It is said that the olfactory system is wonderful at transporting us in time. We catch a whiff of something, and it has the potential to send our brains reeling back to experiences long ago. We may remember our grandmother's kitchen, or a walk along the beach, or the guy in college that we liked who always kind of smelled like laundry (yes, there's a scent for that). Regardless, it's a pretty universal sensation. But I also think that there is something else, something potentially as strong as our sense of smell in vividly activating our memories, and that is music.
I have had several memorable encounters with music. Whenever I listen to the Introspective album by the Pet Shop Boys, I remember how it was the first work I heard by what would become my favorite band, and that my friend Jeff (now deceased) introduced me to it in his apartment. I hear To the Moon and Back by Savage Garden, and think of late night talks with my friend Mike. The score for Poltergeist evokes memories of the film, and of watching it as a child. Nearly most Euro-dance music takes me back to my bar/club days in Champaign, Indianapolis and Chicago during the 1990s, and of the folks I knew who populated that era.
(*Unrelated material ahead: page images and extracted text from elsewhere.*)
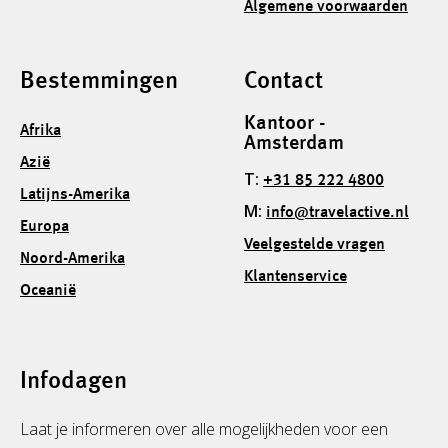
Algemene voorwaarden
Bestemmingen
Contact
Kantoor -
Afrika
Amsterdam
Azië
T:
+31 85 222 4800
Latijns-Amerika
M:
info@travelactive.nl
Europa
Veelgestelde vragen
Noord-Amerika
Klantenservice
Oceanië
Infodagen
Laat je informeren over alle mogelijkheden voor een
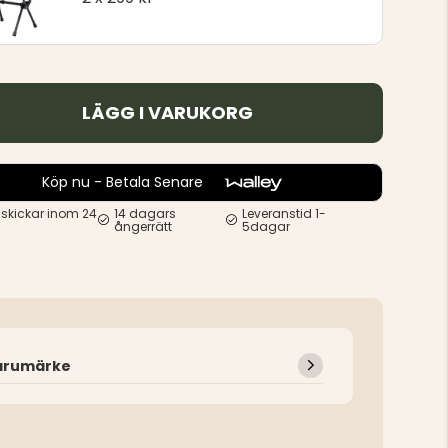
LÄGG I VARUKORG
Köp nu - Betala Senare
 skickar inom 24
14 dagars
Leveranstid 1-
ångerrätt
5dagar
arumärke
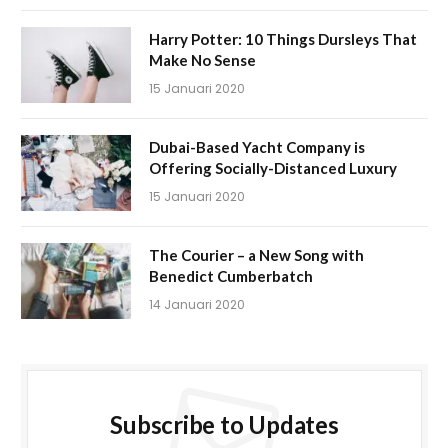
Harry Potter: 10 Things Dursleys That
Make No Sense
15 Januari 2020
Dubai-Based Yacht Company is
Offering Socially-Distanced Luxury
15 Januari 2020
The Courier – a New Song with
Benedict Cumberbatch
14 Januari 2020
Subscribe to Updates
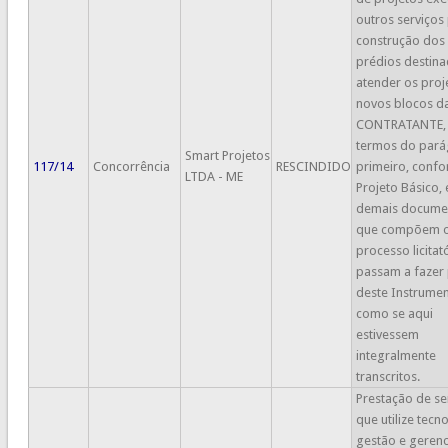
outros serviços
construção dos
prédios destina
atender os proj
novos blocos d
CONTRATANTE,
termos do pará
Smart Projetos
117/14
Concorrência
RESCINDIDO
primeiro, conf
LTDA - ME
Projeto Básico, 
demais docume
que compõem 
processo licitat
passam a fazer 
deste Instrume
como se aqui
estivessem
integralmente
transcritos.
Prestação de se
que utilize tecn
gestão e geren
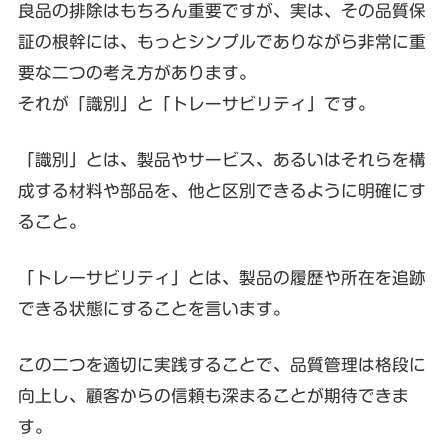
良品の排除はもちろん重要ですが、実は、その品質保
証の根幹には、もっとシンプルでありながら非常に重
要な二つの考え方があります。
それが「識別」と「トレーサビリティ」です。
「識別」とは、製品やサービス、あるいはそれらを構
成する材料や部品を、他と区別できるように明確にす
ること。
「トレーサビリティ」とは、製品の履歴や所在を追跡
できる状態にすることを言います。
この二つを適切に実践することで、品質管理は格段に
向上し、顧客からの信頼も深まることが期待できま
す。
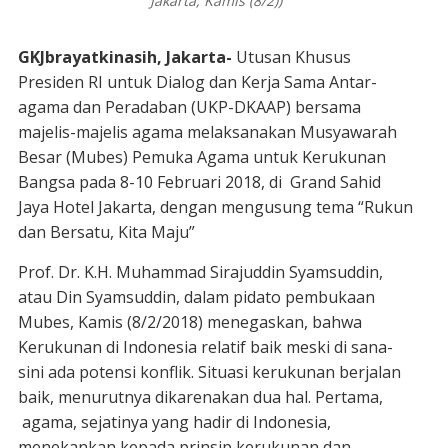
Jakarta, Kamis (8/2))
GKJbrayatkinasih, Jakarta-
Utusan Khusus
Presiden RI untuk Dialog dan Kerja Sama Antar-
agama dan Peradaban (UKP-DKAAP) bersama
majelis-majelis agama melaksanakan Musyawarah
Besar (Mubes) Pemuka Agama untuk Kerukunan
Bangsa pada 8-10 Februari 2018, di Grand Sahid
Jaya Hotel Jakarta, dengan mengusung tema “Rukun
dan Bersatu, Kita Maju”
Prof. Dr. K.H. Muhammad Sirajuddin Syamsuddin,
atau Din Syamsuddin, dalam pidato pembukaan
Mubes, Kamis (8/2/2018) menegaskan, bahwa
Kerukunan di Indonesia relatif baik meski di sana-
sini ada potensi konflik. Situasi kerukunan berjalan
baik, menurutnya dikarenakan dua hal. Pertama,
agama, sejatinya yang hadir di Indonesia,
menekankan kepada prinsip kerukunan dan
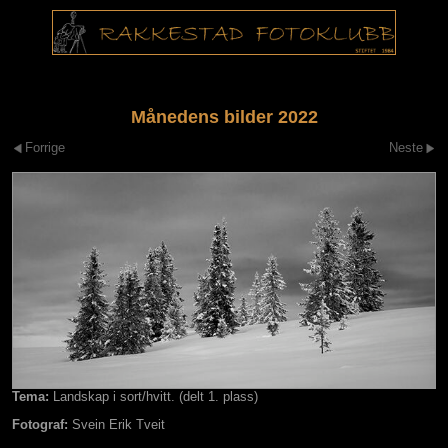
Månedens bilder 2022
Forrige
Neste
Tema:
Landskap i sort/hvitt. (delt 1. plass)
Fotograf:
Svein Erik Tveit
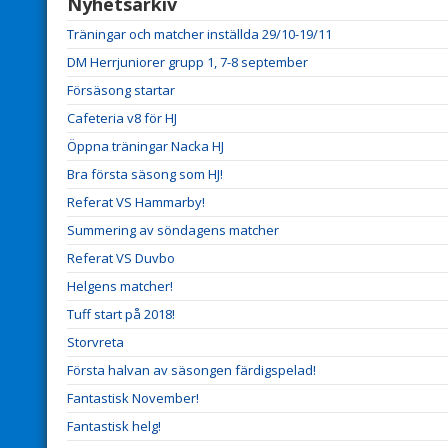
Nyhetsarkiv
Träningar och matcher inställda 29/10-19/11
DM Herrjuniorer grupp 1, 7-8 september
Försäsong startar
Cafeteria v8 för HJ
Öppna träningar Nacka HJ
Bra första säsong som HJ!
Referat VS Hammarby!
Summering av söndagens matcher
Referat VS Duvbo
Helgens matcher!
Tuff start på 2018!
Storvreta
Första halvan av säsongen färdigspelad!
Fantastisk November!
Fantastisk helg!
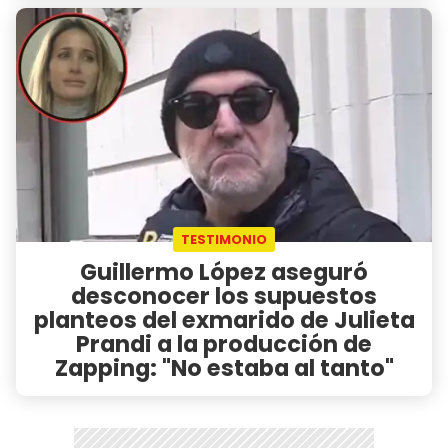
TESTIMONIO
Guillermo López aseguró
desconocer los supuestos
planteos del exmarido de Julieta
Prandi a la producción de
Zapping: "No estaba al tanto"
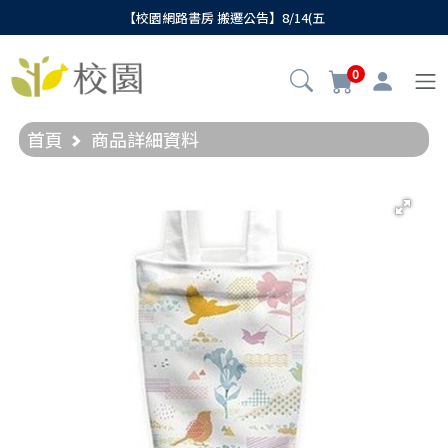
【校園網路書房 搬遷公告】8/14(五
0
首頁
商品詳細資料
The power of music can, at times, be staggering. It can have the ability to change our mood, remind us of something from our past, make us dream about the future, help us fall in love, to grieve, be our solace in anger, help to make us happy, and nearly everything in between. How many of us hear the songs of our youth and almost immediately feel just a little bit younger? Who among us has listened to something and felt a kinship with the singer/songwriter/composer -- someone whom we've never met? It's wonderful to appreciate such a powerful influence, and to marvel at how humankind has been able to create such a fantastic experience.